Despite the two tragedies, large leaps were made in 1967 by both Russia and the U.S. to obtain their goal of landing men on the moon. The United States placed four Surveyor spacecrafts on the moon; the first one dug a trench to test the lunar soil.
Unknown Speaker: “The first operation of service snapper on Surveyor 3 were to lower the snapper gently onto the surface, and then push with an elevation motor. The snapper was actually pushed into the surface of the moon about an inch or an inch and a half.”
Announcer: By November, Surveyor 6 was on the moon. This report on the moon exploration was from the Jet Propulsion Laboratory in Pasadena.

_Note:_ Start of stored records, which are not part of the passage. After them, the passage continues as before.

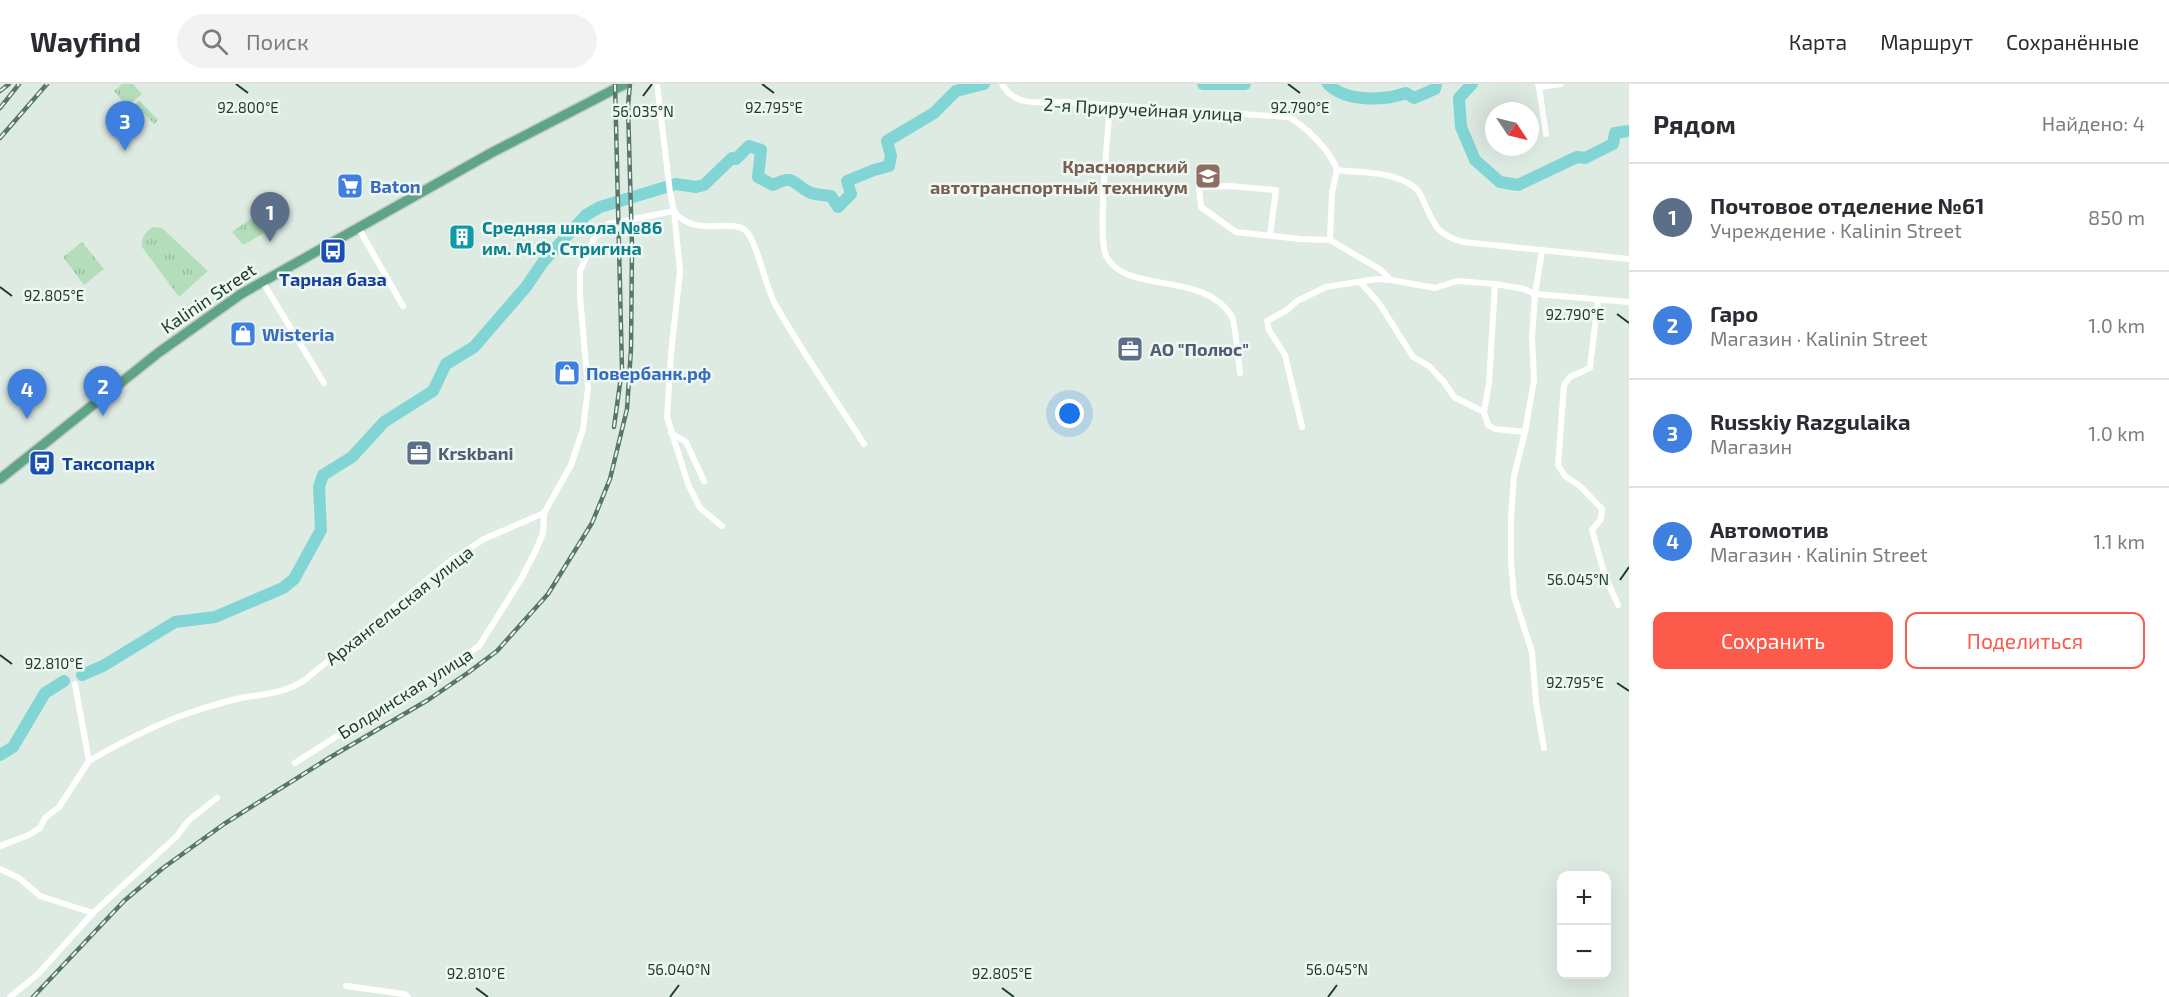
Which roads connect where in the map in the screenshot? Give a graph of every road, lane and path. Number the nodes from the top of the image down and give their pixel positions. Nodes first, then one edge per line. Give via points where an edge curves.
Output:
1 (657, 84) edge
2 (1561, 84) edge
3 (1002, 85) edge
4 (1538, 86) edge
5 (619, 87) edge
6 (1110, 105) junction
7 (1546, 134) dead end
8 (1337, 170) junction
9 (674, 211) junction
10 (358, 227) junction
11 (1270, 235) junction
12 (1330, 240) junction
13 (1542, 250) junction
14 (1629, 259) edge
15 (1391, 280) junction
16 (262, 281) junction
17 (1360, 282) junction
18 (1495, 284) junction
19 (1535, 294) junction
20 (1598, 300) junction
21 (1629, 302) edge
22 (403, 306) dead end
23 (1240, 373) dead end
24 (324, 383) dead end
25 (1484, 412) junction
26 (1302, 427) dead end
27 (1525, 432) junction
28 (671, 433) junction
29 (864, 444) dead end
30 (0, 478) edge
31 (704, 481) dead end
32 (544, 513) junction
33 (722, 526) dead end
34 (1618, 604) dead end
35 (75, 684) dead end
36 (1544, 747) dead end
37 (89, 761) junction
38 (295, 764) dead end
39 (217, 798) dead end
40 (0, 846) edge
41 (0, 868) edge
42 (93, 913) junction
43 (346, 986) dead end
44 (10, 997) edge
45 (408, 997) edge

1 - 9 street
2 - 4 street
3 - 6 street, 2-я Приручейная улица via 1011,97 1029,102
4 - 7 street
5 - 10 main road, Kalinin Street
6 - 8 street, 2-я Приручейная улица via 1288,117 1306,129 1335,161
6 - 23 street via 1103,231 1106,255 1118,269 1138,278 1211,296 1232,316
8 - 12 street
8 - 13 street via 1389,177 1412,185 1440,233 1448,238
9 - 28 street via 680,271 670,354 667,417
9 - 29 street via 681,220 704,227 738,227 746,231 774,303
9 - 32 street via 609,224 594,239 580,271 588,388 584,429 572,465
10 - 16 main road, Kalinin Street
10 - 22 street
11 - 11 street via 1276,190 1199,186 1201,207 1224,224 1236,232
11 - 12 street
12 - 15 street
13 - 14 street
13 - 19 street
15 - 17 street
15 - 18 street via 1435,288 1457,280
16 - 24 street
16 - 30 main road, Kalinin Street via 195,324
17 - 25 street via 1379,303 1413,357 1430,366 1454,397
17 - 26 street via 1326,286 1268,321 1269,330 1285,354
18 - 19 street
18 - 25 street
19 - 20 street
19 - 27 street via 1534,380
20 - 21 street
20 - 34 street via 1590,368 1570,377 1564,385 1557,465 1602,509 1601,519 1592,531
25 - 27 street via 1488,426
27 - 36 street via 1514,476 1511,562 1514,596 1532,652
28 - 31 street via 686,442
28 - 33 street via 700,508
32 - 37 street, Архангельская улица via 484,539 450,561 294,687 197,710 132,736
32 - 38 street, Болдинская улица via 543,533 536,550 479,646
35 - 37 street
37 - 40 street via 40,828
39 - 42 street
41 - 42 street via 20,878 40,896
42 - 44 street via 38,974
43 - 45 street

Unknown Speaker: “Surveyor 6 was launched from the moon about ten feet off the surface. The spacecraft landed again eight feet from its original position. The spacecraft’s rocket engines were fired at 2:32 am, Pacific Standard Time, for two-and-a-half seconds at a thrust level of 150 pounds.
“Commands, prepared here at JPL were sent from the Goldstone, California tracking station. Television pictures taken after the launching showed the original impressions in the lunar soil of Surveyor’s footpads, made when the spacecraft landed on the moon, November 9th. Between these impressions could be seen the effects of the exhaust from Surveyor’s small liquid rocket engines. This event marked the first rocket launching from the moon surface.”
Announcer: But America’s finest space accomplishment came on Thursday, November the 9th.
Unknown Speaker: “Ten, nine, ignition sequence starts, five. Do you have ignition?”
Unknown Speaker: “Screams shooting from either sides. There it is, its lifting; slowly, agonizingly slowly it seem to lift from that patch. Here it comes, that gigantic roar.”
Unknown Speaker: “A brilliant sheet of flame, about six times longer than the 363 foot tall rocket itself. It's spewing from the five engines. It appears to still be going well, a tremendous tail of flames.”
Announcer: So with a roar like that of 1,000 jet, Saturn 5, 36 stories high, 7,000 tons of steel, and carrying inside the most sophisticated electronic gear, lifted slowly off the launch pad at Cape Kennedy. At the end of its successful journey, it had taken one more giant step towards the moon for America.
Russia’s space feats included a spacecraft that landed on Venus and a successful linkup in space, their first.
Announcer: While skydiving isn’t exactly the same as walking in space; it can be as thrilling, or as dangerous. Its danger was proven in 1967 when skydivers jumped out of a plane into a layer of clouds. When they broke through, they discovered to their horror that they were over water with no land in sight.
The water was Lake Erie. Eighteen divers hit the water, only two survived. One of them was Robert Coy of Springfield, Ohio.
Robert Coy: “No sir, I don’t think I will. I think after a tragedy like this as coming so close to home, I don’t think I will ever have a desire to jump again.”
Announcer: Skydiving or even space soaring doesn’t interest Helmut Winter of Munich, Germany; but in 1967, he was interested in low flying planes; enough so to try to do something about them. George Lindsey reports from London.
George Lindsey: “The story of little Helmut Winter is being told and retold around Europe’s dinner tables, and as the legend grows, Helmut’s fame is becoming international. Helmut Winter will now have his soggy Bavarian dumplings enshrined in a Munich Museum. He has also been singled out for the first award from the Karl Valentin's Museum, named after the German comedian.
“Helmut would probably never be known today if it hadn’t been for low flying U.S. and German aircraft over his home in Munich. Helmut was losing sleep, so he built a giant catapult, loaded them with soggy dumplings, and fired away; not one hit their target. But the U.S. and German air forces gave in. Nowadays, they stay well out of range.
“Why has Helmut become Europe’s hero of 1967? Well, like David killing Goliath, his story has all the ingredients of victory by the little men over giants.”